His death had done ever-lasting damage that can never be described, she said. The circumstances of his death have left her "vulnerable and afraid to face life without him". His eldest daughter Sharon remembered his "kindness and selflessness" and recounted how when their next-door neighbour's father died Martin took care of their youngest boy Cian, picking him up from school, taking him to football on Sundays and having him over to stay at weekends.

She added: "Cian, who has just turned 18, told me that he was looking forward to having his first legal pint with my Dad."

Every moment in her life will be tinged with sadness, she said. As the family faces their fourth Christmas without him they feel nothing will ever be the same. "My family and I feel like we have nothing to look forward to any more."

Sharon added: "My son will never meet the granddad he would have loved. My dad was a huge part of my life and I know he would have played a major role in my son's."

Martin met his wife Grainne when they were teenagers and they were about to celebrate their 30th wedding anniversary when he died. "We had so many wonderful years together," she said, "but not enough. Martin was and still is the love of my life."

Before he left that Sunday evening he told her: "I'm looking forward to tomorrow." They both had Mondays off, she explained, and would spend them together. "That was the last intimate moment I had with Martin."

She described him as a "talker" who was admired by "so many people". He had a "wonderful sense of humour. Being funny was one of his greatest assets." His proudest achievement was his two girls.

Mrs Mulligan said she would always be haunted by the way her husband died: "On the side of the road, alone without me or his family around him. I always wonder, did he cry out for me?"

She added: "I always thought we would grow old together, looking after each other and enjoying our grandchildren like my parents and Martin's parents. The way it should be."
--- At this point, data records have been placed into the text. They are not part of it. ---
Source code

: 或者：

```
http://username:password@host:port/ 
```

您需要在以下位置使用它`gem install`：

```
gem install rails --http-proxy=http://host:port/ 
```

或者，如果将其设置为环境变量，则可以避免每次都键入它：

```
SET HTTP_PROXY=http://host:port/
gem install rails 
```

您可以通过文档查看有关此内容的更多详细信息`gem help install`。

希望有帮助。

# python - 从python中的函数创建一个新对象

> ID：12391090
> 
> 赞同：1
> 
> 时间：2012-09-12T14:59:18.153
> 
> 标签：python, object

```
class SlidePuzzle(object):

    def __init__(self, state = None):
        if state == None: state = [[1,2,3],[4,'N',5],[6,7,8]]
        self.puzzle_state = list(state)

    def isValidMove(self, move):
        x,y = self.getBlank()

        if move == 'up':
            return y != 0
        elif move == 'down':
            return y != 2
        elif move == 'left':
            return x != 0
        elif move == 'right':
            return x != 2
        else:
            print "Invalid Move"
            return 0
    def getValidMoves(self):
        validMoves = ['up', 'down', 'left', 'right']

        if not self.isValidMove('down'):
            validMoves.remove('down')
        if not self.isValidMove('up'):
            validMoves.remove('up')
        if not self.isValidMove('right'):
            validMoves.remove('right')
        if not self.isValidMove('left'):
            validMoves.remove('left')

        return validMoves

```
Detective Garda James Doherty told Patrick Treacy SC for the Director of Public Prosecutions (DPP) that Hillen had previous convictions for road traffic offences, one for handling stolen property and another for evasion of customs on chargeable goods.

He agreed with defence counsel Brendan Grehan SC that Mr Hillen had no previous convictions relating to violence.
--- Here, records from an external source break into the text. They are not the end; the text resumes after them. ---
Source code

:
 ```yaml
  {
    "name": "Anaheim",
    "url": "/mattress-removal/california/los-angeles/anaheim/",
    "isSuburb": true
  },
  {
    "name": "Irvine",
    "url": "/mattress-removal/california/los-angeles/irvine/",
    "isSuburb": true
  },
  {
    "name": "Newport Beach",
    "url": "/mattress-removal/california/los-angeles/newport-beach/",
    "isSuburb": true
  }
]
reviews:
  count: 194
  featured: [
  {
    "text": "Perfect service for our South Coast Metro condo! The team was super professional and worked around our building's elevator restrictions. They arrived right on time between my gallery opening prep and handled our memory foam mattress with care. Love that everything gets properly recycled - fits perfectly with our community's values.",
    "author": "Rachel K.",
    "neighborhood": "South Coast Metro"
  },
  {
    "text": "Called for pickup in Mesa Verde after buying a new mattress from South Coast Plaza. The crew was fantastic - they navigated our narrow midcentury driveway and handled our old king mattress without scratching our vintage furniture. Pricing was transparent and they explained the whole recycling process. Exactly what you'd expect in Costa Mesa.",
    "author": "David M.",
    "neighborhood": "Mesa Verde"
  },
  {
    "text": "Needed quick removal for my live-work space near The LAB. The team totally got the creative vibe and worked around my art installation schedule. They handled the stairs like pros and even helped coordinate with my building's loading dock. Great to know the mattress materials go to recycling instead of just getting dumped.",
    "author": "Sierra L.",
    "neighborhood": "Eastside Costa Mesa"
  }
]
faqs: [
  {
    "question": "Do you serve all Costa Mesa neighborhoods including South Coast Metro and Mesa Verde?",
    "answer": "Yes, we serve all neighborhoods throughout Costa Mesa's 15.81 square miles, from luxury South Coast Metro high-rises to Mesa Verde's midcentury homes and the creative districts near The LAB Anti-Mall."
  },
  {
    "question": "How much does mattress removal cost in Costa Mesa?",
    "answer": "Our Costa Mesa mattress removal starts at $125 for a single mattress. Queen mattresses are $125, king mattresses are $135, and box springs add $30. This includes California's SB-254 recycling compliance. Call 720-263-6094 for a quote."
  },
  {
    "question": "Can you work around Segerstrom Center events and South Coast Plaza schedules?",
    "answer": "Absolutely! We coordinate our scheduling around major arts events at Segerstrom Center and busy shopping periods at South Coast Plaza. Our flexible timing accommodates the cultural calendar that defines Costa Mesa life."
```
Detailing the evidence in the trial Det Gda Doherty said the deceased worked as a coal delivery man and as a taxi driver. On the night he died he dropped off his last fare at Forkhill, Co Armagh at 1.45am. His body was found at 3.06am a short distance from his taxi at Carnmore. He had suffered two stab wounds, one to the abdomen that severed the aorta and another to his right thigh that also severed an artery.

In garda interviews Hillen denied any knowledge of what happened to Mr Mulligan but in summer this year he gave a voluntary statement in which he said he was driving when he saw Mr Mulligan at a plot of land owned by his friend. There had been trouble with illegal dumping at the site and Hillen thought that Mr Mulligan was dumping rubbish from his car.

There was a short car chase followed by a scuffle or "wrestling" during which Hillen said the deceased pulled a knife on him. Hillen said he managed to "flip the knife" and while being struck from above he "jabbed out" twice and inflicted the fatal wounds. He said he had acted in self defence and the jury in his trial was told to find him not guilty of murder, guilty of manslaughter if Hillen acted in self defence but used excessive force.

In submissions to the judge at today's hearing Mr Grehan told the judge that his client apologises to the Mulligan family. He said that a probation report handed into the court stated that his client has insight into his crime and understands the pain he has inflicted on the deceased's family.

He asked the judge to take into account Hillen's youth, his remorse and his offer to plead guilty to manslaughter, which was rejected by the DPP.

Justice Creedon said she wanted to "consider all matters" and adjourned sentencing until January 28.